Can you reproduce the text from each of the rows below, line for line, leaving the pictures out of your answer?

___ Data in this exercise ___

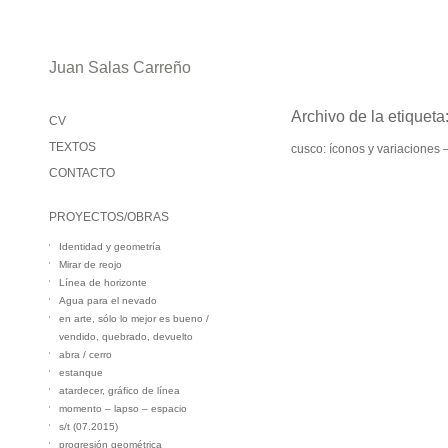
Juan Salas Carreño
Archivo de la etiqueta
CV
TEXTOS
cusco: íconos y variaciones 
CONTACTO
PROYECTOS/OBRAS
Identidad y geometría
Mirar de reojo
Línea de horizonte
Agua para el nevado
en arte, sólo lo mejor es bueno /
vendido, quebrado, devuelto
abra / cerro
estanque
atardecer, gráfico de línea
momento – lapso – espacio
s/t (07.2015)
progresión geométrica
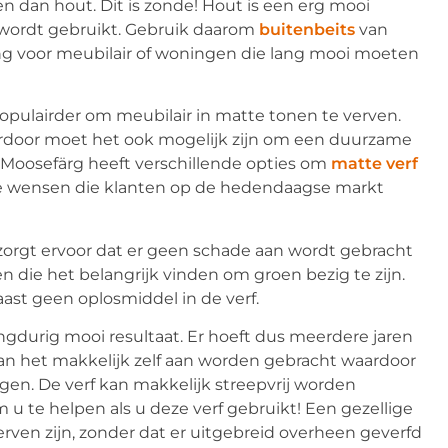
n dan hout. Dit is zonde! Hout is een erg mooi
r wordt gebruikt. Gebruik daarom
buitenbeits
van
ing voor meubilair of woningen die lang mooi moeten
opulairder om meubilair in matte tonen te verven.
ierdoor moet het ook mogelijk zijn om een duurzame
. Moosefärg heeft verschillende opties om
matte verf
 de wensen die klanten op de hedendaagse markt
it zorgt ervoor dat er geen schade aan wordt gebracht
en die het belangrijk vinden om groen bezig te zijn.
aast geen oplosmiddel in de verf.
 langdurig mooi resultaat. Er hoeft dus meerdere jaren
an het makkelijk zelf aan worden gebracht waardoor
gen. De verf kan makkelijk streepvrij worden
 u te helpen als u deze verf gebruikt! Een gezellige
rven zijn, zonder dat er uitgebreid overheen geverfd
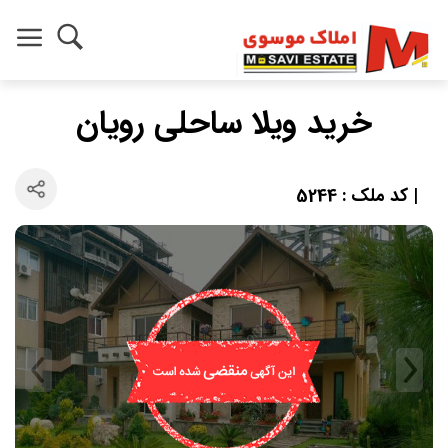
خرید ویلا ساحلی رویان
| کد ملک : 5244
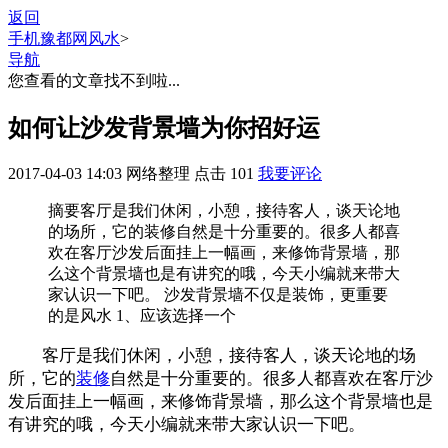
返回
手机豫都网
风水
>
导航
您查看的文章找不到啦...
如何让沙发背景墙为你招好运
2017-04-03 14:03
网络整理
点击
101
我要评论
摘要
客厅是我们休闲，小憩，接待客人，谈天论地
的场所，它的装修自然是十分重要的。很多人都喜
欢在客厅沙发后面挂上一幅画，来修饰背景墙，那
么这个背景墙也是有讲究的哦，今天小编就来带大
家认识一下吧。 沙发背景墙不仅是装饰，更重要
的是风水 1、应该选择一个
客厅是我们休闲，小憩，接待客人，谈天论地的场
所，它的
装修
自然是十分重要的。很多人都喜欢在客厅沙
发后面挂上一幅画，来修饰背景墙，那么这个背景墙也是
有讲究的哦，今天小编就来带大家认识一下吧。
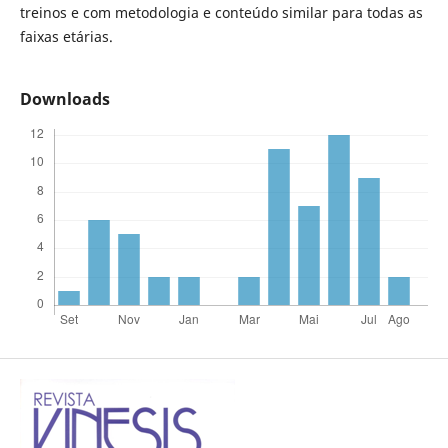
treinos e com metodologia e conteúdo similar para todas as
faixas etárias.
Downloads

___

Answer below |
Juan Salas Carreño
Archivo de la etiqueta
CV
TEXTOS
cusco: íconos y variaciones 
CONTACTO
PROYECTOS/OBRAS
Identidad y geometría
Mirar de reojo
Línea de horizonte
Agua para el nevado
en arte, sólo lo mejor es bueno /
vendido, quebrado, devuelto
abra / cerro
estanque
atardecer, gráfico de línea
momento – lapso – espacio
s/t (07.2015)
progresión geométrica
n dan hout. Dit is zonde! Hout is een erg mooi
r wordt gebruikt. Gebruik daarom
buitenbeits
van
ing voor meubilair of woningen die lang mooi moeten
opulairder om meubilair in matte tonen te verven.
ierdoor moet het ook mogelijk zijn om een duurzame
. Moosefärg heeft verschillende opties om
matte verf
 de wensen die klanten op de hedendaagse markt
it zorgt ervoor dat er geen schade aan wordt gebracht
en die het belangrijk vinden om groen bezig te zijn.
aast geen oplosmiddel in de verf.
 langdurig mooi resultaat. Er hoeft dus meerdere jaren
an het makkelijk zelf aan worden gebracht waardoor
gen. De verf kan makkelijk streepvrij worden
 u te helpen als u deze verf gebruikt! Een gezellige
rven zijn, zonder dat er uitgebreid overheen geverfd
خرید ویلا ساحلی رویان
| کد ملک : 5244
返回
手机豫都网
风水
>
导航
您查看的文章找不到啦...
如何让沙发背景墙为你招好运
2017-04-03 14:03
网络整理
点击
101
我要评论
摘要
客厅是我们休闲，小憩，接待客人，谈天论地
的场所，它的装修自然是十分重要的。很多人都喜
欢在客厅沙发后面挂上一幅画，来修饰背景墙，那
么这个背景墙也是有讲究的哦，今天小编就来带大
家认识一下吧。 沙发背景墙不仅是装饰，更重要
的是风水 1、应该选择一个
客厅是我们休闲，小憩，接待客人，谈天论地的场
所，它的
装修
自然是十分重要的。很多人都喜欢在客厅沙
发后面挂上一幅画，来修饰背景墙，那么这个背景墙也是
有讲究的哦，今天小编就来带大家认识一下吧。
treinos e com metodologia e conteúdo similar para todas as
faixas etárias.
Downloads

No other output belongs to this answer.